Meine Änderungen habe ich hier mal rot markiert....
Beim ersten 'AddItems' fehlt meiner Meinung nach der Index => (1) <=
ItemIDs ist als Gruppe mit zwei Elementen deklariert! (siehe => Dim ItemIDs(2) As String)
Die ItemIDs können nur fehlerfrei bearbeitet werden, wenn der Index richtig angegeben wird.
Eigentlich müsste hier schon eine Fehlermeldung kommen, dass das Element nicht vorhanden ist...oder so ähnlich...
Genaueres würde man sehen wenn der ErrorHandler aktiviert wäre.

Die zweite Zeile dient dazu der Collection 'MyOPCItemColl' eine weitere Variable hinzuzufügen.
Für jeden weiteren Wert, der in Excel angezeigt werden soll, muss einen zusätzliche AddItems-Zeile eingefügt werden.
Natürlich muss die Gruppe ItemIDs auch die richtige Anzahl Elemente enthalten. zb. Dim ItemIDs(10) As String
Und jedes Element muss mit 'ItemIDs(3) = "weight_shift_2"' usw. beschrieben sein.

Probier das mal aus und melde dich nochmal....

Gruss
Guido


----------



## KNEFI (21 Januar 2009)

HI Guido!
danke für deine Hillfe.
Habe deine Vorschläge umgesetzt aber nun sagt der kompiler 
zu der rot markierten stellen deiner änderung.

"Fehler beim Kompilieren:
Unverträgliche Typatenfeld oder benutzerdefinierter Typ erwartet"

Test:
"MyOPCitemcoll.additems 2, ItemIDs, Client Handles.............

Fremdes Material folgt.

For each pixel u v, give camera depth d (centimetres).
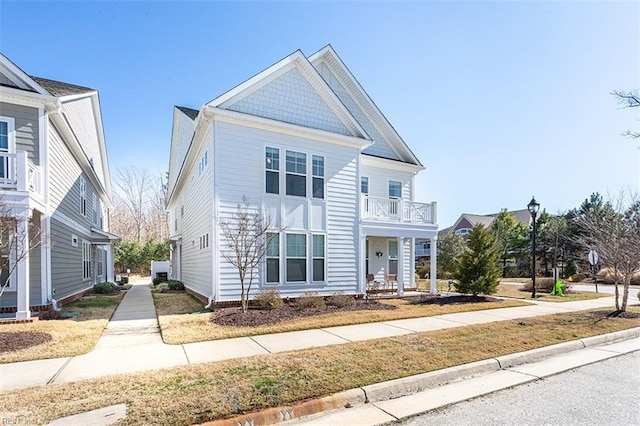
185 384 413
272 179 1106
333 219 1210
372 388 420
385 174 1617
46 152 955
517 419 362
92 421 321
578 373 519
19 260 738
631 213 1312
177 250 2153
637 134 1044
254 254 949
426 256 4409
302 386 412
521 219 4091
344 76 1542
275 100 1137
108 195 2275
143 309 1059
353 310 955
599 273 2483
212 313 912
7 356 537
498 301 1238
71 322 805
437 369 492
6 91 888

wenn ich dort die nummerierung wegnehme kommt der fehler:

"Laufzeitfehler 9:
Index außerhalb des gültigen Bereiches"

und zwar bei der eigentlichen ausgabe der Variablen
"Range ("B4").Value= Cstr(ItemValues(2))

Vielleicht haste ja noch ne idee??? ich werde es auch weiter ausprobieren.....:-D


----------



## Guido (21 Januar 2009)

Hallo,

hast du noch den original Code in dem nur eine Variable gelesen und angezeigt wird?
Mich würde mal interessieren wie das vor deinen Änderungen aussah....

Vielleicht kannst du ja mal den Original-Code hier rein kopieren....

Gruss
Guido


----------



## KNEFI (21 Januar 2009)

Hi Guido!
ich habe hier jetzt das original skript eingefügt.
hier müssen noch der pc name und der variablenname von excel aus eingefügt werden. das hatte ich ja schon geändert.
ziel ist es einfach variablen aus dem server in excel sichtbar zumachen.


----------



## Guido (22 Januar 2009)

Hallo,

ich habe mir die beiden Versionen nochmals angeschaut und möchte dich bitten vielleicht mal folgendes zu probieren?
Kopier die zwei Zeilen in das 'MyOPCGroup_DataChange'...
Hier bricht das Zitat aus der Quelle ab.